Mis padres asienten. ¡No nos podemos quedar! Se sabe ya que escondimos a un prisionero, puede haber represalias.
-¿Están de acuerdo tus padres? pregunta el jefe de zona.
-¡Por supuesto!exclama mi padre.
-Entonces ¡adelante!
Miro a mi alrededor. ¿Qué me llevaré? Nada. Debemos salir rápido con estos soldados que nos escoltarán hacia la libertad. Adiós, mi país, adiós patria mía, Líbano. Suiza del Oriente.
Adiós, paraíso perdido.
“Ahora tendré algo que contar a mis hijos el día de mañana” pienso, mientras despega el avión “les platicaré mi aventura; les explicaré que Dios aún axiste”.
“Les heredaré un milagro”.
Prólogo
Miriam y sus padres viven ahora en México, donde ella se casó y tiene cuatro hijos.
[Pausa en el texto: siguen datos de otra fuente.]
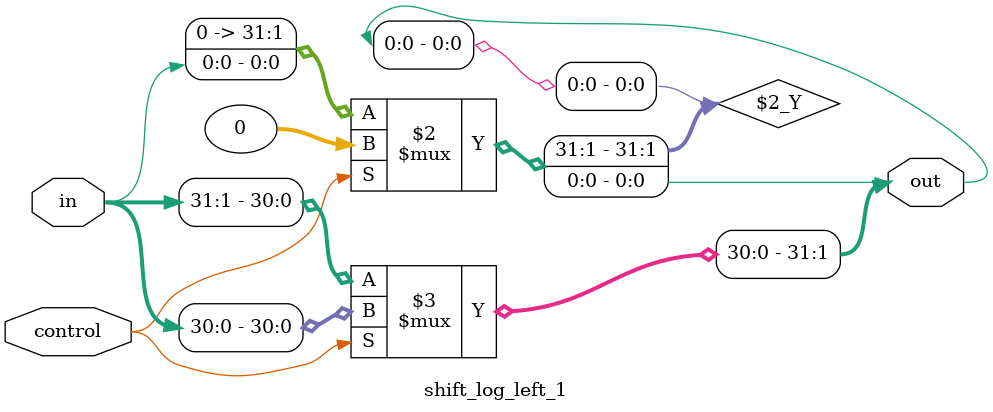
<source format=v>
module shift_log_left_1(out, in, control);
    input [31:0] in;
    input control;
    output [31:0] out;

    assign out[0] = control ? 'b0 : in[0];
    assign out[31:1] = control ? in[30:0] : in[31:1];
endmodule
</source>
Andrés, el francotirador, arrepentido, se ha unido a “Médicos sin fronteras”, un equipo médico que arriesga su vida para ayudar a las inocentes víctimas de la guerra y la hambruna.
Abdallah se ha unido a Hezbollah y sigue con su guerra santa.
El maestro y su hermano se han trasladado a Israel.
Cualquier parecido con una guerra existente o que haya existido no es de extrañarse en lo más mínimo.
La guerra es terrible dondequiera que ocurra.